Question

What is the square root of 3 times the square root of 3?

Answer 1

Hint: First of all we will write the required mathematical expression of the given sentence. Now, we will write the square root expression in exponential form. In the next step we are going to use the formula of exponents given as ${{a}^{m}}\times {{a}^{n}}={{a}^{m+n}}$ and simplify the exponent to get the answer.

Complete step by step answer:
Here we have been asked to find the value of the expression which will be formed with the given sentence ‘the square root of 3 times the square root of 3’. Here we will be required to use the basic formulas of the topic ‘exponents and powers’. Let us assume the expression that we will form as ‘E’.
Now, according to the sentence given in the question we have to take two numbers and both of them will be square of 3 and we need to multiply them because the term ‘times’ means product. Therefore, the mathematical expression will be given as:
$\Rightarrow E=\sqrt{3}\times \sqrt{3}$
The above expression is in the radical form. Let us change it into the exponential form. We know that the term ‘square root’ means exponent equal to half $\left( \dfrac{1}{2} \right)$, so we have,
$\Rightarrow E={{3}^{\dfrac{1}{2}}}\times {{3}^{\dfrac{1}{2}}}$
Using the formula of exponents ${{a}^{m}}\times {{a}^{n}}={{a}^{m+n}}$ we get,
$\begin{align}
  & \Rightarrow E={{3}^{\dfrac{1}{2}+\dfrac{1}{2}}} \\
 & \Rightarrow E={{3}^{1}} \\
 & \therefore E=3 \\
\end{align}$

Hence the simplified value of the given expression is 3.

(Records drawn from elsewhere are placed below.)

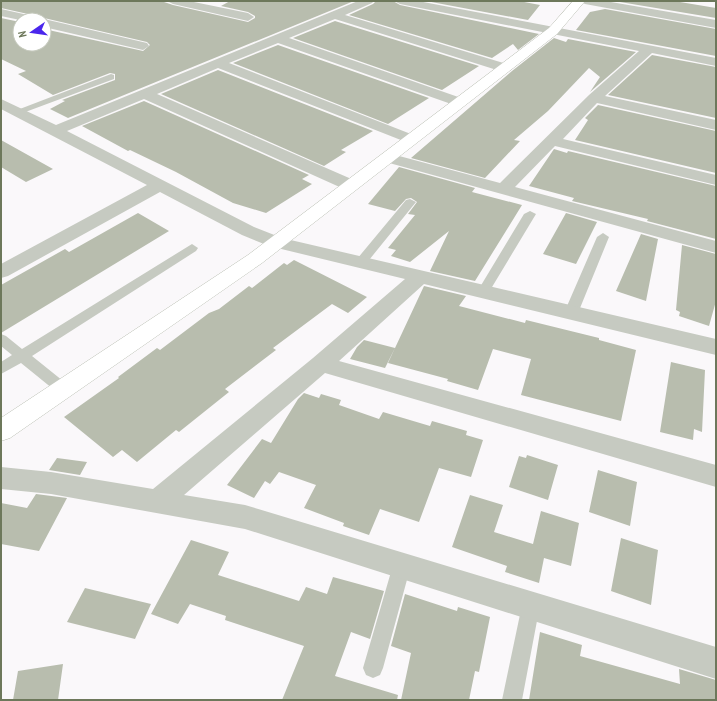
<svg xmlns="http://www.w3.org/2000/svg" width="717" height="701" font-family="'PT Sans Narrow',sans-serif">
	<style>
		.building { fill: #b8bdae }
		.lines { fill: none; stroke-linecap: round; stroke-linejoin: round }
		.secondary-casing { stroke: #babfb3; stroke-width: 1 }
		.lane { fill: #c6cac1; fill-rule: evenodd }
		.street { fill: #c6cac1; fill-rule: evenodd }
		.secondary { fill: #fff; fill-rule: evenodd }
	</style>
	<rect width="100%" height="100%" fill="#faf8fa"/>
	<!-- building -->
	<path class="building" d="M1,1H161L173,5L248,22L255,18V16L248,12L221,6L230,1H354L68,118L50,109L65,101L62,100L115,80V74L110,73L53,95L18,74L26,71L1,59V18L20,22V44H44V29L143,51L150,45L147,42L44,18L40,20L37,16L1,8Z
		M376,1H393L400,5L539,34L518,50L513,44L492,58L349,15L373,4Z
		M426,1H519L540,5L528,20Z
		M614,1H674L716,8V18Z
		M605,9L716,29V56L576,30L590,12Z
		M335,21L479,66L442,90L293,38Z
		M554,38L566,42L568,39L636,52L590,92L600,77L589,68L548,111L514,140L520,141L485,178L411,158L512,71Z
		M278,45L429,98L388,124L233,63Z
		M652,55L716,67V118L608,95Z
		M218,70L373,131L341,150L346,152L324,166L161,94Z
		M144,101L309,175L302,179L312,184L266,213L233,203L176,172L130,150L128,151L82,126Z
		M598,105L716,131V173L575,140L588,120L585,118Z
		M1,140L53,169L26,182L1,167Z
		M554,149L567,153L568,151L716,186V239L647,221L648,219L572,201L574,198L529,186Z
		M399,167L475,188L472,192L522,205L475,281L430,271L449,231L410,262L391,256L396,250L388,248L415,215L408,214L417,202L411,198L406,199L395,211L368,204Z
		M138,213L169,231L1,333V285L65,249L69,252Z
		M566,213L597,222L576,264L543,254Z
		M641,234L658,239L646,301L616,291Z
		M682,245L716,254V301L709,326L679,316L680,312L676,310Z
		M294,260L367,297L348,313L332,304L273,348L276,350L225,389L229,392L179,432L176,430L137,462L122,450L113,457L64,417L119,378L118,377L157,348L160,350L209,313L219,309L249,286L252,288L284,263L287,265Z
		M424,286L466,296L459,306L525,323L526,320L599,338V340L636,350L621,421L521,395L531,359L493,349L478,390L447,381L448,379L388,363Z
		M364,340L395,348L385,368L350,359L357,347Z
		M671,362L705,370L702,432L694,429L693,440L660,432Z
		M304,393L319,398L321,394L341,400L339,405L379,419L383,412L430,426L432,421L467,431L466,435L483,440L471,477L439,468L419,522L380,509L369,535L343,526L344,523L304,508L316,485L279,472L270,484L265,481L254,498L227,485L262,439L271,443L298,399Z
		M527,455L558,465L548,500L509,487L519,456L526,458Z
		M57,458L87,462L80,475L49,470Z
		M598,470L637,482L630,526L589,512Z
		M36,494L67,498L39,551L1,544V503L27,508Z
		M470,495L503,505L494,532L533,544L541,511L579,523L571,566L544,558L539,583L505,572L507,566L452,547Z
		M621,538L658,550L651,605L611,591Z
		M191,540L229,552L218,575L299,601L306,587L327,594L333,577L384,591L370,639L351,632L335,676L398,695L397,700H282L304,646L225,620L226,616L190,604L178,624L151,614Z
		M85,588L151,604L135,639L67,622Z
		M405,594L457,611L458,607L490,617L479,672L475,671L469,700H401L411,653L391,646Z
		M540,632L582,645L580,656L680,684L679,669L716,680V700H529Z
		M63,664L58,700H13L18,671Z"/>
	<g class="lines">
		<!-- secondary casing -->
		<g class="secondary-casing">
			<path id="secondary" d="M573,1H585L557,34L262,263L10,438L1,441V418L248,255L549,28Z"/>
		</g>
		<!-- lane -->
		<path class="lane" d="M111,74L114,75V79L20,114H14L12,112Z
			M410,199L416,202L365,265H357L355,262L357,259L406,200Z
			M530,211L536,214L489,292L488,295H478L477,292L524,214Z
			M603,233L609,237L578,313L576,316H566L564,313L597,237Z
			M192,244L198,248L196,251L32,356L68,385L70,389L68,393L63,394L58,393L21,363L1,374V362L12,355L1,346V334L6,336L22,349Z
			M402,557L408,559L411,565L383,668L380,675L373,678L366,675L363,668L393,565L396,559Z
			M531,596L538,599L540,605L522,700H502L522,605L524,599Z"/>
		<!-- street -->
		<path class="street" d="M167,1H189L248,13L254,17L248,21L173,4Z
			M358,1H374L372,3L345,15L510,65L512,68L510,71H500L335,19L289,38L464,99L466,102L464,105H454L278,43L229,63L416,136L419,139L416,142L411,144L218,68L157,94L356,181L358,185L356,189L350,190L344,189L144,99L67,131L254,227L282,238L716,339V355L424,284L339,361L716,465V487L325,373L184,495L245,505L716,647V679L245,529L51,494L1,489V467L51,472L153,489L313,358L405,279L269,246L242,235L160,192L8,276L1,278V264L147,185L1,109V99L56,125Z
			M394,1H418L716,58V66L652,53L605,96L716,120V130L597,103L563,139L716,175V185L555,146L515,187L716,241V253L382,161L380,158L382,155L388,153L500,183L589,95L639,51L400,4Z
			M579,1H605L716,20V28L585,4Z
			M1,9L37,17L39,20H20L1,16Z
			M44,19L147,43L149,46L143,50L44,27V20H42Z"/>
		<!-- secondary -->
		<use href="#secondary" class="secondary"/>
	</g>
	<!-- border -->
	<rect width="717" height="701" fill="none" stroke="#6d785b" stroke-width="4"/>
	<!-- north arrow -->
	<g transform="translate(32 32) rotate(257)"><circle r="19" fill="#ffffff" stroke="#c5c9bd"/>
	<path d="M0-3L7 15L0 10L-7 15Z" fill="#4a26ec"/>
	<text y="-6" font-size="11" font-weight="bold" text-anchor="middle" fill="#6d785b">N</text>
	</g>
</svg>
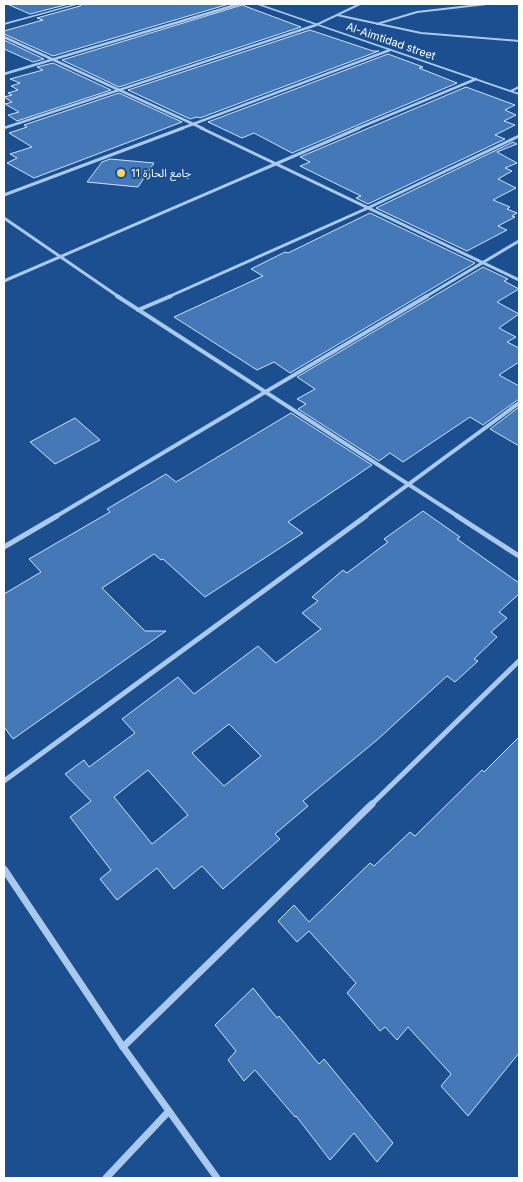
<svg xmlns="http://www.w3.org/2000/svg" width="523" height="1182" font-family="Inter,'Noto Sans Arabic',sans-serif">
<style>
.building{fill:#4478b7;stroke:#cfe3fa;fill-rule:evenodd}
.lines{fill:none;stroke-linecap:round;stroke-linejoin:round}
.service{stroke:#a9c9ee;stroke-width:2}
.minor-far4{stroke:#a9c9ee;stroke-width:2.5}
.minor-far3{stroke:#a9c9ee;stroke-width:3}
.minor-far2{stroke:#a9c9ee;stroke-width:4}
.minor-far1{stroke:#a9c9ee;stroke-width:5}
.minor{stroke:#a9c9ee;stroke-width:7}
.tertiary{fill:#a9c9ee;fill-rule:evenodd}
.poi-dot{fill:#ffd166;stroke:#1b4f8f;stroke-width:2}
.labels{text-anchor:middle;dominant-baseline:central;stroke-width:4;stroke-linejoin:round;paint-order:stroke}
.far-street-label{font-size:11px;fill:#fff;stroke:#1b4f8f}
.far-poi-label{font-size:11px;fill:#fff;stroke:#1b4f8f;text-anchor:start}
</style>
<rect width="100%" height="100%" fill="#1b4f8f"/>
<!-- building -->
<g class="building">
<polygon points="7,4 69,4 30,14"/>
<polygon points="82,4 229,4 53,56 4,34 4,31 43,20 37,18 80,6"/>
<polygon points="242,5 301,27 119,87 62,60"/>
<polygon points="310,30 373,51 379,51 200,118 197,117 190,119 128,90"/>
<polygon points="4,40 44,59 33,62 4,49"/>
<polygon points="388,54 423,67 419,68 457,83 292,153 254,133 242,138 208,122"/>
<polygon points="53,63 111,90 17,121 8,115 19,112 5,104 12,102 4,97 12,95 8,93 18,90 11,86 20,83 10,79 43,70 37,67"/>
<polygon points="466,87 515,105 505,110 516,115 504,121 515,125 495,135 505,139 368,204 356,198 361,196 300,166 310,162 300,157"/>
<polygon points="119,93 182,122 34,178 7,163 17,158 10,154 32,147 9,133 27,127 24,125"/>
<polygon points="513,142 517,144 497,152 517,163 505,168 512,171 498,179 516,188 493,200 510,207 507,209 517,213 512,216 515,217 498,226 507,230 467,251 376,208"/>
<polygon points="110,159 154,163 138,187 87,182 102,162"/>
<polygon points="370,213 475,263 290,373 274,362 257,370 174,317 263,276 251,269 285,252 288,253"/>
<polygon points="483,267 508,279 504,281 519,289 497,302 519,314 499,328 516,337 507,342 519,348 519,362 499,375 519,386 519,399 483,425 470,417 403,462 390,453 379,461 298,409 306,404 297,399 315,389 297,377"/>
<polygon points="519,407 519,446 490,429"/>
<polygon points="291,413 372,465 288,522 303,533 205,597 163,559 161,560 154,554 102,588 145,631 166,631 13,739 4,727 4,594 41,572 29,559 110,512 107,509 166,474 176,482"/>
<polygon points="75,418 100,440 55,464 30,442"/>
<path d="M423,511L460,537L457,539L519,583V594L499,612L507,618L491,632L497,637L474,659L478,661L455,682L447,676L377,740L303,801L308,806L275,834L280,839L223,889L202,866L174,889L157,868L117,900L100,879L111,870L70,817L91,801L65,774L84,760L89,767L135,733L122,719L178,677L194,694L258,646L276,663L321,629L302,613L318,601L312,597L343,570L347,573L388,542L384,539ZM229,724L261,756L224,786L192,753ZM148,770L188,815L152,844L114,797Z"/>
<polygon points="519,737 519,1053 468,1116 441,1086 451,1074 408,1027 397,1040 385,1027 380,1031 347,993 356,983 309,931 297,942 278,921 294,905 309,922 370,863 374,866 410,832 415,836 482,770 484,772"/>
<polygon points="253,988 277,1018 279,1016 319,1064 324,1059 393,1143 377,1162 354,1133 330,1160 296,1116 295,1117 255,1070 244,1081 228,1060 236,1051 215,1025"/>
</g>
<g class="lines">
<!-- service -->
<g class="service">
<polyline points="337,15 421,33 519,41"/>
<polyline points="377,24 417,12 487,4"/>
<polyline points="316,25 360,4"/>
<polyline points="511,91 519,87"/>
</g>
<!-- minor-far4 -->
<g class="minor-far4">
<polyline points="4,37 204,129"/>
<polyline points="4,74 239,4"/>
<polyline points="4,128 316,25"/>
<polyline points="180,129 390,50"/>
<polyline points="356,129 476,79"/>
</g>
<!-- minor-far3 -->
<g class="minor-far3">
<polyline points="201,128 519,280"/>
<polyline points="4,195 183,128"/>
<polyline points="4,218 119,297"/>
<polyline points="4,281 359,128"/>
<polyline points="168,297 370,207 519,136"/>
<polyline points="425,297 519,241"/>
</g>
<!-- minor-far2 -->
<g class="minor-far2">
<polyline points="117,296 459,517"/>
<polyline points="138,310 171,296"/>
<polyline points="55,517 427,296"/>
<polyline points="364,517 519,403"/>
</g>
<!-- minor-far1 -->
<g class="minor-far1">
<polyline points="457,516 519,556"/>
<polyline points="4,547 57,516"/>
<polyline points="4,781 366,516"/>
<polyline points="371,805 519,661"/>
</g>
<!-- minor -->
<g class="minor">
<polyline points="4,869 123,1047 217,1178"/>
<polyline points="123,1047 372,804"/>
<polyline points="106,1178 169,1111"/>
</g>
<!-- tertiary -->
<g class="tertiary">
<polygon points="75,4 80,4 4,25 4,23"/>
<polygon points="255,4 260,4 519,93 519,95"/>
</g>
</g>
<!-- markers -->
<circle class="poi-dot" cx="121" cy="173" r="5"/>
<g class="labels">
<!-- far-street labels -->
<g class="far-street-label">
<text transform="translate(391 41) rotate(19)">Al-Aimtidad street</text>
</g>
<!-- far-poi labels -->
<g class="far-poi-label">
<text x="131" y="173">جامع الحارة 11</text>
</g>
</g>
<!-- border -->
<rect width="523" height="1182" fill="none" stroke="#ffffff" stroke-width="10"/>
</svg>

Note: Here you can also write the given obtained expression as \[{{\left( \sqrt{3} \right)}^{2}}\] and then use the formula ${{\left( {{a}^{m}} \right)}^{n}}={{a}^{m\times n}}$ to simplify. You must remember all the formulas of exponents like: - \[{{x}^{m}}\times {{x}^{n}}={{x}^{m+n}}\], \[{{x}^{m}}\div {{x}^{n}}={{x}^{m-n}}\], \[{{\left( {{x}^{m}} \right)}^{n}}={{x}^{m\times n}}\], \[{{x}^{-m}}=\dfrac{1}{{{x}^{m}}}\] etc, as they are used in certain other topics of mathematics. Now, if the bases are different and exponent is the same then we can apply these formulas: ${{a}^{m}}\times {{b}^{m}}={{\left( a\times b \right)}^{m}},{{a}^{m}}\div {{b}^{m}}={{\left( a\div b \right)}^{m}}$ to simplify. In the above question do not try to find the decimal form of $\sqrt{3}$ first and then multiply because it is an irrational number whose decimal form will be non – repeating and non – terminating.